--- Excerpt Enclosed Below ---
Banderas leads small Spanish contingent
by Vitor Pinto
The final countdown has begun for the 57th Berlinale, an edition that will be marked by the absence of Spanish titles in official competition and by a relatively pale Spanish presence in the festival's sidebar sections.
The most resonant name in Berlin will be Antonio Banderas, who is expected to attend the festival to introduce his second feature as a director, Summer Rain [+see also:
trailer
film profile], part of the Panorama Special section.
The film, recently shown in Sundance (see news), has so far garnered over 310,000 admissions and grossed over €1.6m at home, according to ICCA data. Summer Rain was co-produced by Banderas' US company Green Moon, together with Madrid-based Sogecine and the UK's Future Films.
Panorama Dokumente will present Invisibles, a collection of four documentaries and docudramas directed by Isabel Coixet, Fernado León de Aranoa, Javier Corcuera and Wim Wenders, on the harsh realities the Doctors Without Frontiers must face in their daily work. The film was produced by Javier Bardem (see news).
Two co-productions with Cuba – Camilla Guzmán Urzúa's The Sugar Curtain and Fernando Pérez's Madrigal – will be seen in the Forum and Berlinale Special sidebars, respectively. The Berlinale Special will also include The Lark Farm by Paolo and Vittorio Taviani, an Italian/Spanish/French/Bulgarian co-production with an appealing international cast that includes Paz Vega, Moritz Bleibtreu and Angela Molina.
The new section Eat, Drink, See Movies will present the documentary The Chicken, the Fish and the King Crab, directed by José Luis Lopez-Linarez.
Lastly, the Co-production Market line-up features four Spanish projects looking for an international partner: Aitzol Aramaio’s A Train in SP (Tusitala Producciones), Laura Mana’s La Roldana (Maestranza Films), David Planell’s La edad de los anfibios (Avalon Producciones) and the Norwegian co-production The Frost, produced by Alta Realitat Producciones and Original Films.
--- End of Enclosed Excerpt ---
--- Data under study Enclosed Below ---
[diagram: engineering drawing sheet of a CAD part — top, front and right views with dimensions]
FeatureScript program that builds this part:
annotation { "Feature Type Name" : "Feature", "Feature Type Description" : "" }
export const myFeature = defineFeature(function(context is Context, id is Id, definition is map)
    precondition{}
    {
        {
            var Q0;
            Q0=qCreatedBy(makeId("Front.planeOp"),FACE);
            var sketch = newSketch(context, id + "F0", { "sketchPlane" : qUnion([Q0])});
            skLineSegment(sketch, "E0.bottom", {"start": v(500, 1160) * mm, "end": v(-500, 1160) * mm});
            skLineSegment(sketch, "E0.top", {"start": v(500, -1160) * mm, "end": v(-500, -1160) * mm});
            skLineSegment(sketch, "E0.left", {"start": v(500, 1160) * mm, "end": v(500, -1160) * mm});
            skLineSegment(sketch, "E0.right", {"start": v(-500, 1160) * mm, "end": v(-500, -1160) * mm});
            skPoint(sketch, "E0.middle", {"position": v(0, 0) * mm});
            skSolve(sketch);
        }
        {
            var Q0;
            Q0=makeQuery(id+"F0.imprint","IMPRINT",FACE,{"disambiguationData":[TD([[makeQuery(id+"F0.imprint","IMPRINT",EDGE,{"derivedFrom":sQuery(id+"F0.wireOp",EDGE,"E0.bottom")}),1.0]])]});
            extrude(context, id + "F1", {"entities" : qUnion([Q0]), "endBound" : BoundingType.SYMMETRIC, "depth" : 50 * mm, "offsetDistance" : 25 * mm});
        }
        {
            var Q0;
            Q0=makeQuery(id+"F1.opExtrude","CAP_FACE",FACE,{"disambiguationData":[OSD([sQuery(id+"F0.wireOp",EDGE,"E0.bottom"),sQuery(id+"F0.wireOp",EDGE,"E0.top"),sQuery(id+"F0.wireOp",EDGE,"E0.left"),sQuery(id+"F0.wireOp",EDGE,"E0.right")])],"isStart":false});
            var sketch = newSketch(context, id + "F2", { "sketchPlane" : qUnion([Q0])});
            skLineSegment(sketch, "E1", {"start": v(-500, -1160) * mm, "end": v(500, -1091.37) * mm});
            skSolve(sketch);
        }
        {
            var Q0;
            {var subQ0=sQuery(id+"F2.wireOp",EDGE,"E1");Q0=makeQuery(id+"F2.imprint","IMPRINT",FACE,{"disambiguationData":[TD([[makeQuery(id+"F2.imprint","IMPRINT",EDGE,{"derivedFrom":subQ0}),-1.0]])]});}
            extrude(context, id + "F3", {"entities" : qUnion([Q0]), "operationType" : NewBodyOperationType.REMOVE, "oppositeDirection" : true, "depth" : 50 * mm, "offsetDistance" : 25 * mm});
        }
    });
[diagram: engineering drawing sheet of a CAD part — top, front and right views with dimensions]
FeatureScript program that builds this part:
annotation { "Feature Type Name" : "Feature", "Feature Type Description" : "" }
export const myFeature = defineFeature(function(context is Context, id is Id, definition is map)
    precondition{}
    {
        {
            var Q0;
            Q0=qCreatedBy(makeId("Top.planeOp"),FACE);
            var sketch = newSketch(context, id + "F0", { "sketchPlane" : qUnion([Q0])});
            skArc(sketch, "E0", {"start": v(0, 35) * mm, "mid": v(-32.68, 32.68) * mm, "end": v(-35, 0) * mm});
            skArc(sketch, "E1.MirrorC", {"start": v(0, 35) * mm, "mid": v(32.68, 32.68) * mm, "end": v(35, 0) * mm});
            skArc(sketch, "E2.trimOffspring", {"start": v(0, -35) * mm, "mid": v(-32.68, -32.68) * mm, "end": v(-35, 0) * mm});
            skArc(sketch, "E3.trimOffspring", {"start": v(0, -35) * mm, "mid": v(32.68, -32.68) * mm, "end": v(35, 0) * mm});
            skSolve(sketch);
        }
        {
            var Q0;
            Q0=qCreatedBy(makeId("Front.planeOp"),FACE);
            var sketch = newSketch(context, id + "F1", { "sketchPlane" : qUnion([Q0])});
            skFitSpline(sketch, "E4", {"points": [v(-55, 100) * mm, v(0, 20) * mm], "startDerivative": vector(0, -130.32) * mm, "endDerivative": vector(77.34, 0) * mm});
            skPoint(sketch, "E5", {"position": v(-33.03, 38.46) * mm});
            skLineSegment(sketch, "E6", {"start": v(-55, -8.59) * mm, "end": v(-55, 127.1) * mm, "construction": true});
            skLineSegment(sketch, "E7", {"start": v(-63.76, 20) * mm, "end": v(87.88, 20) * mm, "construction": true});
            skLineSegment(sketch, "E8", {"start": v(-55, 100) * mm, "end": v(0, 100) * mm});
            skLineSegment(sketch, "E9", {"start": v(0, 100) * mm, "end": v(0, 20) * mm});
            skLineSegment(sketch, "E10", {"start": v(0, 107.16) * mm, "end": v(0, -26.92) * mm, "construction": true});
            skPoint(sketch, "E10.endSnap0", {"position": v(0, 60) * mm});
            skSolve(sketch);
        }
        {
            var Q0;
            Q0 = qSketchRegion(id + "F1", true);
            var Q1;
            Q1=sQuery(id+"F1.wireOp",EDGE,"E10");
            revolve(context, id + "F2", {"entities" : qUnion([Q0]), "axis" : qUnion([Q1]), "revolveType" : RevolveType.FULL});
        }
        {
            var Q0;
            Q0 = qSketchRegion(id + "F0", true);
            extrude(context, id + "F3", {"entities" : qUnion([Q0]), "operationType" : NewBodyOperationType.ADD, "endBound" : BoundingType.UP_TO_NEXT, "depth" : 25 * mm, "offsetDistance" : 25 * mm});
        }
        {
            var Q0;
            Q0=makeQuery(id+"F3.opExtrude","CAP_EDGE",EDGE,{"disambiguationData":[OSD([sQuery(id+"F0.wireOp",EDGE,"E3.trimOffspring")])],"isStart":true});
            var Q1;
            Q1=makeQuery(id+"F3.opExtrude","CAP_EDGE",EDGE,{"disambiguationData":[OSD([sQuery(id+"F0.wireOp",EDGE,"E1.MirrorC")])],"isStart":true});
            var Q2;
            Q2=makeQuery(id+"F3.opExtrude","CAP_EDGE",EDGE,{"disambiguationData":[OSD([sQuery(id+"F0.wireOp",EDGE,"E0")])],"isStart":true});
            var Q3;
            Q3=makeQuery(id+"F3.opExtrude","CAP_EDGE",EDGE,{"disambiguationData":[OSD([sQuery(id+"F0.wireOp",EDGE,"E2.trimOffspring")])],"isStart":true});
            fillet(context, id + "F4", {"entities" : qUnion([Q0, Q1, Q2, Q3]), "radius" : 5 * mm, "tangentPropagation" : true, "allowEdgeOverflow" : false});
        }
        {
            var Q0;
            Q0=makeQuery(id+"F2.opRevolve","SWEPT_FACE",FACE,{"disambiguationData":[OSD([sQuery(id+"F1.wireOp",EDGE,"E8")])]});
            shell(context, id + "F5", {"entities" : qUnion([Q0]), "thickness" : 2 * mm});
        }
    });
--- End of Enclosed Data under study ---
◆ **Assigned task 1**
Do these statements agree with the Berlinale article? (a) Summer Rain is Antonio Banderas' second feature as a director. (b) Isabel Coixet produced Invisibles. (c) The Lark Farm will be shown in the Forum section. Answer yes or no for each, quoting the deciding words.
◆ **Assigned task 2**
In the Berlinale article, who directed the documentary The Chicken, the Fish and the King Crab?

◆ **Exercise answer 1**
(a) Yes: "introduce his second feature as a director, Summer Rain"
(b) No: "The film was produced by Javier Bardem"
(c) No: "The Berlinale Special will also include The Lark Farm"

◆ **Exercise answer 2**
José Luis Lopez-Linarez